Officials asked to give more attention to route that regularly turns into impassable quagmire

The popular joke has it there are two seasons in Wisconsin — winter and road construction.

However, the Saukville Town Board found itself in an in-between season last week, when residents complained about winter’s ravages on their gravel road.

Michelle Densow told the board her family’s home on Echo Lane has become inaccessible at times because the roadway is deeply rutted and muddy.

“A delivery person had the muffler on their car torn off while driving on the rough road,” Densow said.

“I was asked who is going to pay for the damage. If it was on my driveway, I think I would be responsible — but this is a town road.”

She said the alignments on several of the family’s vehicles have also been damaged by the ravaged road and mail delivery is sometimes interrupted because mail carriers cannot reach the family’s home.

Louis Densow said the problem has gotten gradually worse over the years, noting that farm fields lining the rural road are higher than the roadway, so water naturally flows onto the gravel way. 

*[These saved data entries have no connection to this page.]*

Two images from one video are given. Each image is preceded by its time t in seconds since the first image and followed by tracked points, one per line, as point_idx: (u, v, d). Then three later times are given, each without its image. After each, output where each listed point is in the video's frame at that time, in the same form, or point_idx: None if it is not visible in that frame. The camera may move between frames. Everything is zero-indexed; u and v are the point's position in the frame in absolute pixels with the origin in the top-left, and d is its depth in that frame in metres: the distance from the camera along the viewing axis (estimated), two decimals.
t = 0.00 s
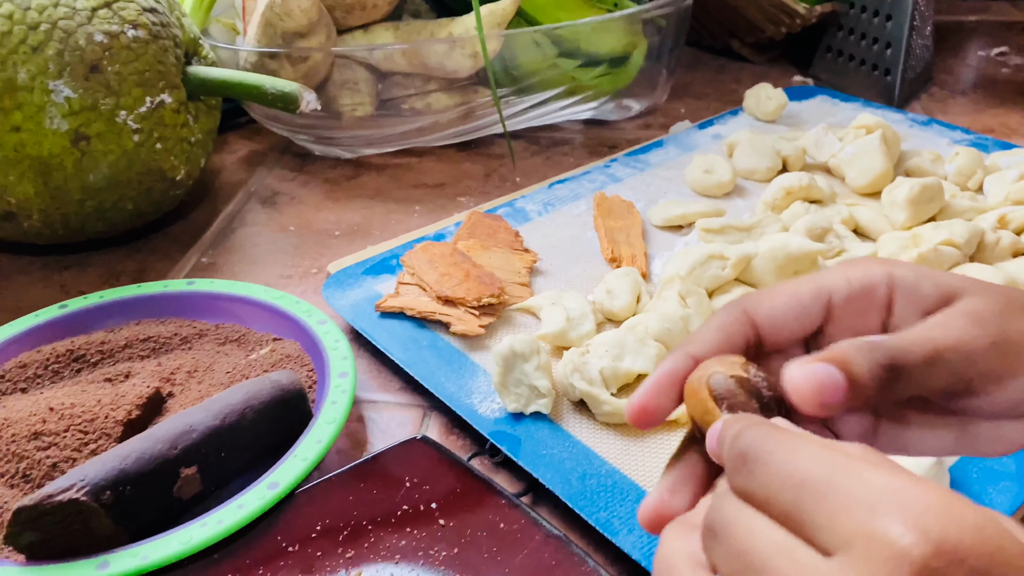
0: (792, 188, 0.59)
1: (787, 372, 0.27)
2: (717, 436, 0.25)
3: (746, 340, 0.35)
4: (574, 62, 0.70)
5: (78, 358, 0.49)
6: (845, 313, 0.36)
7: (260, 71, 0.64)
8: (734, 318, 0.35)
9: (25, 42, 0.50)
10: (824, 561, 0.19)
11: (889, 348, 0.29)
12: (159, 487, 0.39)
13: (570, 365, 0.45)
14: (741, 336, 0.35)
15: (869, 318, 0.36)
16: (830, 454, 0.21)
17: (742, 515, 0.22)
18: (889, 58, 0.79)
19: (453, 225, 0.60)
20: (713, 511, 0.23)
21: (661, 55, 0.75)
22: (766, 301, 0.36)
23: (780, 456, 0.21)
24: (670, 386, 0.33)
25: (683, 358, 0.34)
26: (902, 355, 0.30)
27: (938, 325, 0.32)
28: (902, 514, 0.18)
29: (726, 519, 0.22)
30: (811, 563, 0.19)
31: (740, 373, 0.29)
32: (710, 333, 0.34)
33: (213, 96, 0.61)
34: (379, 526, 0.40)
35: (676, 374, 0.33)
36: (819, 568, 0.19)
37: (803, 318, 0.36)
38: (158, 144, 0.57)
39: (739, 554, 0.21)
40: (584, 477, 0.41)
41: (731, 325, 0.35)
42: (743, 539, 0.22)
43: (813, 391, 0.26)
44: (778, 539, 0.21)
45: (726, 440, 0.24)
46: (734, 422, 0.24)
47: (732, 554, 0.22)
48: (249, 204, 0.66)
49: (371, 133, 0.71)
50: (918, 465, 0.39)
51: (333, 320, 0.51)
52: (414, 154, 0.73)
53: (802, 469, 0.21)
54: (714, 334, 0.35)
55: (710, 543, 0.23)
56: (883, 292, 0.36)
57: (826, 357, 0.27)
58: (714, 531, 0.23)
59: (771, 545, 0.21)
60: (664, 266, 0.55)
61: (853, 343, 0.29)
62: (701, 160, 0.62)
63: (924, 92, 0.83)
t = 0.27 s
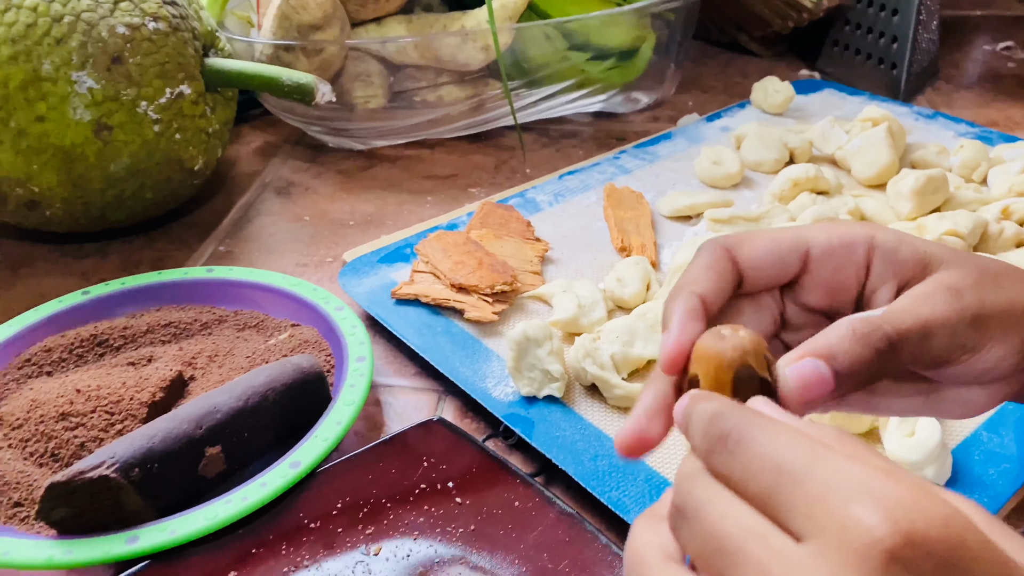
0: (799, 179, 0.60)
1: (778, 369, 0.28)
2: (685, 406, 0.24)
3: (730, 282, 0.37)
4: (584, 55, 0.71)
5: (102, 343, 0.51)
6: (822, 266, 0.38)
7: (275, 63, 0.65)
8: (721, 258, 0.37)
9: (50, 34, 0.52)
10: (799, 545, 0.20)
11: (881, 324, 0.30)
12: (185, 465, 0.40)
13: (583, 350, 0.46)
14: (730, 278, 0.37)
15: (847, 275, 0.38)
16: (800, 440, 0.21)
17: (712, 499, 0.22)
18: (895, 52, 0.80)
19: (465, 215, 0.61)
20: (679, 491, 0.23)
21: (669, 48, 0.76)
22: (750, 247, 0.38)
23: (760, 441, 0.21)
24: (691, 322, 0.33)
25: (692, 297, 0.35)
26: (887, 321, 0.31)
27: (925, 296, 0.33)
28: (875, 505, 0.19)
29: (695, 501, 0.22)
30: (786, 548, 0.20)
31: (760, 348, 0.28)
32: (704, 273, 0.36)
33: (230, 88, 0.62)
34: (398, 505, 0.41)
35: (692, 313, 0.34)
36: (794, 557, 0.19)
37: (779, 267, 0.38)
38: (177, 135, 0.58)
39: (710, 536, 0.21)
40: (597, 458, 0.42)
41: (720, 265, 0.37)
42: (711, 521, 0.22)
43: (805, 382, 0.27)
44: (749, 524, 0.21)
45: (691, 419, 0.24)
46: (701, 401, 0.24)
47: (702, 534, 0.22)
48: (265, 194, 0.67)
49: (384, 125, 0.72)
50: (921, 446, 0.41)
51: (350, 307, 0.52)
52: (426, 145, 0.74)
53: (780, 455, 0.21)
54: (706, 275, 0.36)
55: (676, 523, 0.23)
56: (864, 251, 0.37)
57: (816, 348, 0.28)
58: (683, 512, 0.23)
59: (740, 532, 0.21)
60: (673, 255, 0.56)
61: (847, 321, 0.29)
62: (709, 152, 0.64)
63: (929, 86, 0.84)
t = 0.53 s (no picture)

He suggested ditches need to be cleared so that water is better channeled away from the roadway.

Supr. Curt Rutkowski, who handles most road complaints for the town, said stone has already been poured onto the softest areas of the road to make it passable.

“It has been a very wet winter,” Rutkowski said, adding that heavy truck traffic from a nearby home under construction has damaged the roadbed.

He said the town would have the road regraded when weather permits, probably in May.

Although sympathetic, Rutkowski said, “the real problem is you live on a gravel road.”

Town officials have tentatively scheduled their annual road tour for April 14, when Echo Lane and other problem areas in the township will be explored.

At Rutkowski’s suggestion, the board is also considering an ordinance spelling out that it is illegal to dump plowed snow from private driveways into the public road right-of-way.

“I don’t plow my snow into the road, even though it would be easier and save two or three minutes, because I know it is not the right thing to do,” the supervisor said.

Still, after every significant storm, some snow is simply pushed from driveways onto the roadway, where the freezing weather can turn those snowbanks into obstacles.

Jim Proefrock, owner of Jim’s Excavating which has the town’s plowing contract, said the wings on several of his plows have been damaged by such unexpected “icebergs.”

“The problem isn’t with the homeowners, but the plow jockeys who are in a hurry to get to the next driveway,” Proefrock said.

Faced with the ongoing problem of enforcement if an ordinance was adopted, town officials said it might be just as effective if letters are sent to property owners that continue to plow snow into the road.

“A little legal language might be enough to get them to do the right thing,” Rutkowski said.

In his summary of what officials hope is the end of the plowing season, Proefrock said the biggest challenge this winter was the three-day storm that dumped 15 inches of snow on the area in mid-March.

“That was nasty,” especially because the snow continued, forcing his crew to clear town roads as many as three times, he said.

“I think we did a fair job compared to the county. If I was to grade myself, I think I would probably give a B,” Proefrock said.